Cet ouvrage se présente comme une première synthèse sur la « ségrégation horizontale et verticale » entre les sexes qui, d’après l’auteure, structure la profession de journaliste. Dans la mesure où chacun sait désormais que les médias disposent d’une capacité importante à modeler la réalité sociale ou nourrir notre imaginaire collectif, la responsabilité pointée ici est énorme. A la base de cette étude - et c’est bien l’objet de cette série « Premières Synthèses » - on trouve des références incontournables comme le rapport de Michèle Reiser « L’image de la femme dans les médias », le livre d’Eric Neveu « Sociologie du journalisme » ou, plus fondamentalement, celui de Denise Jodelet consacré aux représentations sociales. L’ouvrage dont il est ici question parcourt trois étapes : il évoque d’abord une image tronquée de la femme dans les médias « un scandale auquel on finit par s’habituer », dit-elle, il s’interroge ensuite sur les raisons d’être de cette image. Enfin, il énumère quelques recommandations susceptibles d’améliorer la situation, comme une responsabilisation des médias eux-mêmes, des écoles de journalisme, des pouvoirs publics, qui devraient notamment sensibiliser les jeunes à ces stéréotypes sexistes véhiculés dans les médias.

  Femmes et médias

 

Journalisme en ligne : pratiques et recherches

Ouvrage collectif sous la direction de Amandine Degand et de Benoît Grevisse, De Boeck, coll. « Info et Com. », 2012, 365p. (22,50€)

 

Une problématique fondamentale pour l’évolution de l’info dans les médias et pour le débat démocratique.

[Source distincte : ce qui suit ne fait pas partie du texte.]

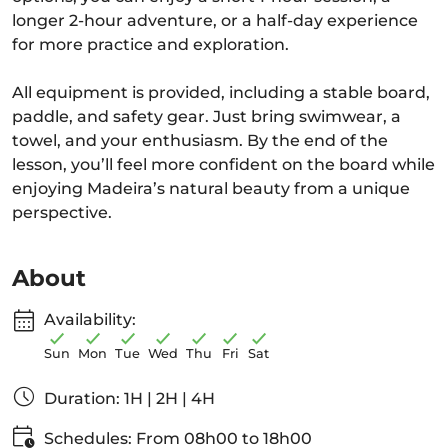
longer 2-hour adventure, or a half-day experience
for more practice and exploration.
All equipment is provided, including a stable board,
paddle, and safety gear. Just bring swimwear, a
towel, and your enthusiasm. By the end of the
lesson, you’ll feel more confident on the board while
enjoying Madeira’s natural beauty from a unique
perspective.
About
Availability:
Sun
Mon
Tue
Wed
Thu
Fri
Sat
Duration: 1H | 2H | 4H
Schedules: From 08h00 to 18h00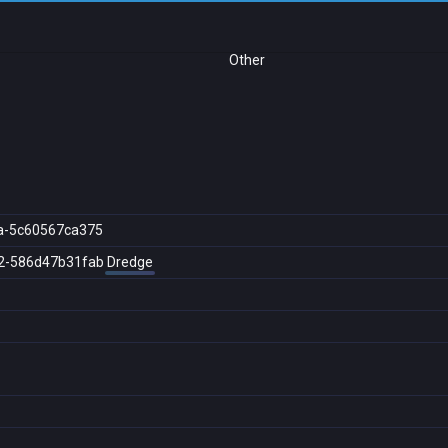
Other
a-5c60567ca375
2-586d47b31fab
Dredge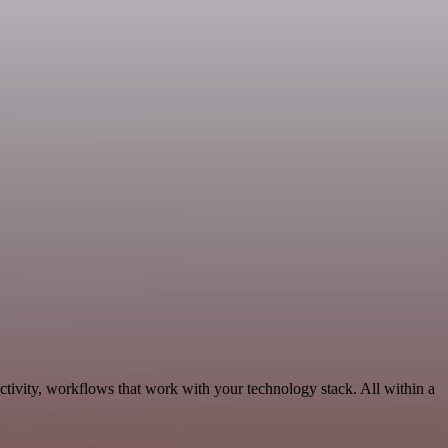
tivity, workflows that work with your technology stack. All within a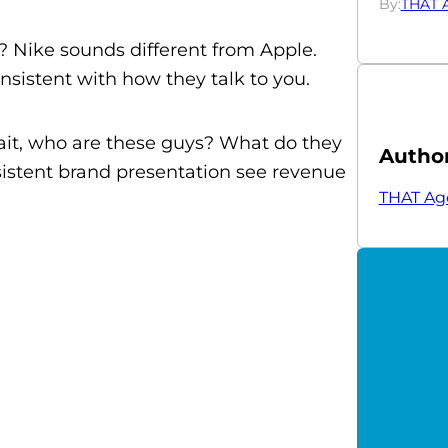
By:
THAT 
t? Nike sounds different from Apple.
sistent with how they talk to you.
ait, who are these guys? What do they
Autho
sistent brand presentation see revenue
THAT Ag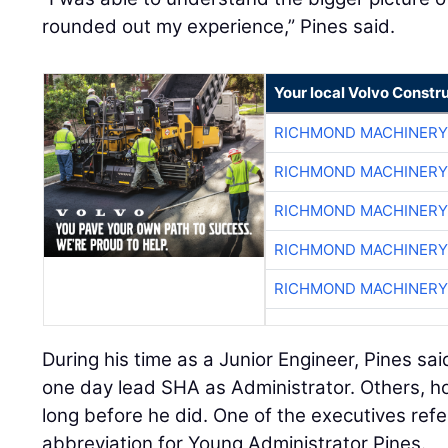
rounded out my experience,” Pines said.
Your local Volvo Constr
RICHMOND MACHINERY
RICHMOND MACHINERY
RICHMOND MACHINERY
RICHMOND MACHINERY
RICHMOND MACHINERY
During his time as a Junior Engineer, Pines s
one day lead SHA as Administrator. Others, h
long before he did. One of the executives refe
abbreviation for Young Administrator Pines.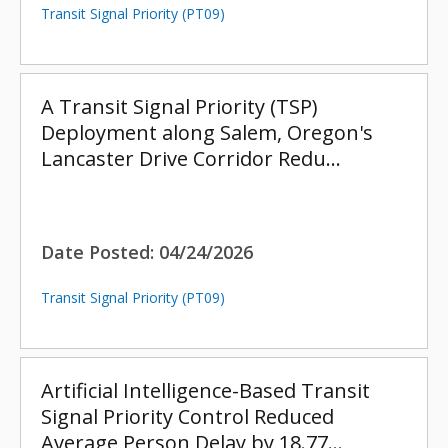
Transit Signal Priority (PT09)
A Transit Signal Priority (TSP)
Deployment along Salem, Oregon's
Lancaster Drive Corridor Redu…
Date Posted:
04/24/2026
Transit Signal Priority (PT09)
Artificial Intelligence-Based Transit
Signal Priority Control Reduced
Average Person Delay by 18.77…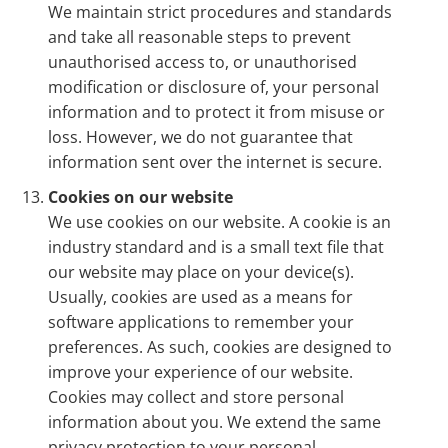
We maintain strict procedures and standards
and take all reasonable steps to prevent
unauthorised access to, or unauthorised
modification or disclosure of, your personal
information and to protect it from misuse or
loss. However, we do not guarantee that
information sent over the internet is secure.
Cookies on our website
We use cookies on our website. A cookie is an
industry standard and is a small text file that
our website may place on your device(s).
Usually, cookies are used as a means for
software applications to remember your
preferences. As such, cookies are designed to
improve your experience of our website.
Cookies may collect and store personal
information about you. We extend the same
privacy protection to your personal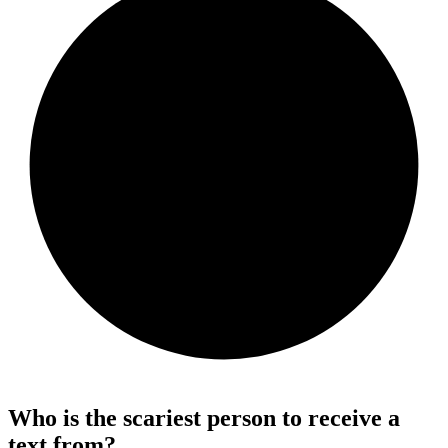
Who is the scariest person to receive a
text from?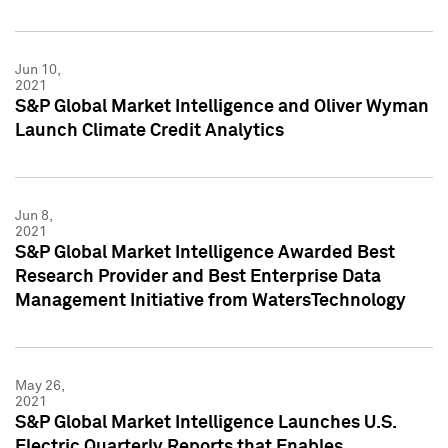
Jun 10,
2021
S&P Global Market Intelligence and Oliver Wyman
Launch Climate Credit Analytics
Jun 8,
2021
S&P Global Market Intelligence Awarded Best
Research Provider and Best Enterprise Data
Management Initiative from WatersTechnology
May 26,
2021
S&P Global Market Intelligence Launches U.S.
Electric Quarterly Reports that Enables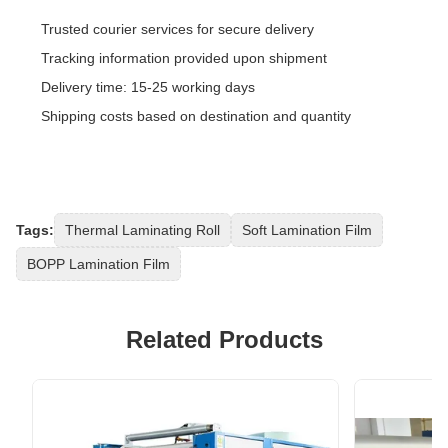
Trusted courier services for secure delivery
Tracking information provided upon shipment
Delivery time: 15-25 working days
Shipping costs based on destination and quantity
Tags:
Thermal Laminating Roll
Soft Lamination Film
BOPP Lamination Film
Related Products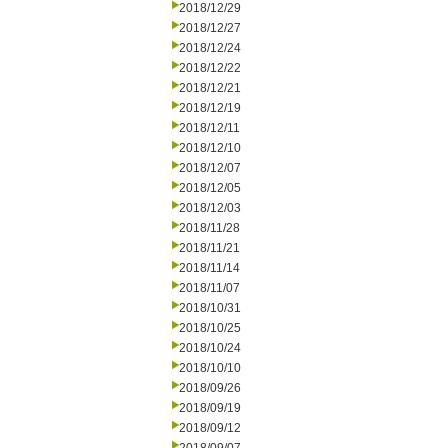
2018/12/29
2018/12/27
2018/12/24
2018/12/22
2018/12/21
2018/12/19
2018/12/11
2018/12/10
2018/12/07
2018/12/05
2018/12/03
2018/11/28
2018/11/21
2018/11/14
2018/11/07
2018/10/31
2018/10/25
2018/10/24
2018/10/10
2018/09/26
2018/09/19
2018/09/12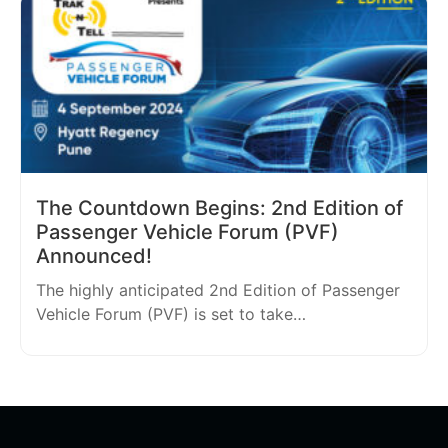
The Countdown Begins: 2nd Edition of
Passenger Vehicle Forum (PVF)
Announced!
The highly anticipated 2nd Edition of Passenger
Vehicle Forum (PVF) is set to take…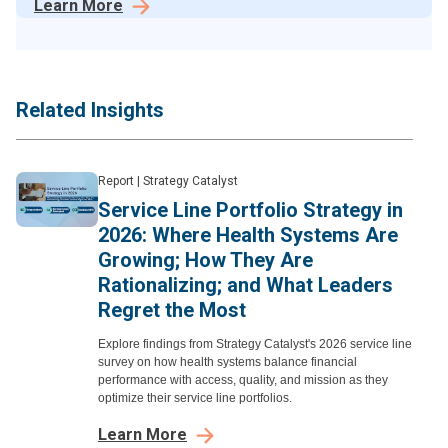
Learn More
Related Insights
Report
|
Strategy Catalyst
Service Line Portfolio Strategy in
2026: Where Health Systems Are
Growing; How They Are
Rationalizing; and What Leaders
Regret the Most
Explore findings from Strategy Catalyst's 2026 service line
survey on how health systems balance financial
performance with access, quality, and mission as they
optimize their service line portfolios.
Learn More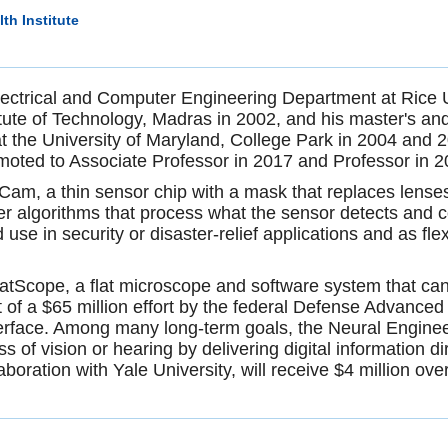
th Institute
lectrical and Computer Engineering Department at Rice Un
titute of Technology, Madras in 2002, and his master's a
 the University of Maryland, College Park in 2004 and 2
ted to Associate Professor in 2017 and Professor in 
am, a thin sensor chip with a mask that replaces lenses 
ter algorithms that process what the sensor detects and
se in security or disaster-relief applications and as fle
tScope, a flat microscope and software system that can
art of a $65 million effort by the federal Defense Adva
interface. Among many long-term goals, the Neural Engi
of vision or hearing by delivering digital information dir
boration with Yale University, will receive $4 million ove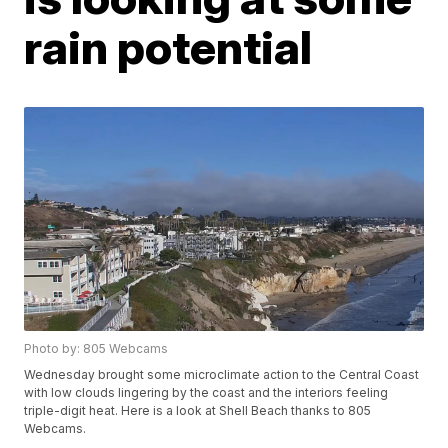
rain potential
Photo by: 805 Webcams
Wednesday brought some microclimate action to the Central Coast
with low clouds lingering by the coast and the interiors feeling
triple-digit heat. Here is a look at Shell Beach thanks to 805
Webcams.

Comme le dit l’auteure de la préface, Jane B. Singer, « L’observateur est désormais également acteur. Le commentateur est aussi un interlocuteur. Le reporter est également un assembleur et le rédacteur en chef est aussi un homme de réseau ». C’est dire que les rôles sont devenus interchangeables et que le paysage journalistique est entièrement bouleversé. Forcément, les questions sous-jacentes sont nombreuses. Chacun peut-il accéder au statut de journaliste ? La méthode journalistique classique consistant à vérifier l’info avant de la diffuser a-t-elle désormais vécu ? Quel nouveau modèle économique ? Quelle nouvelle définition des tâches ? Un ouvrage collectif et international qui s’essaie à nous proposer une première synthèse. Des repères historiques, des stratégies organisationnelles, une auto-régulation, des enjeux déontologiques et juridiques, mais aussi de nouvelles pratiques comme le journalisme participatif, le webdocumentaire, etc.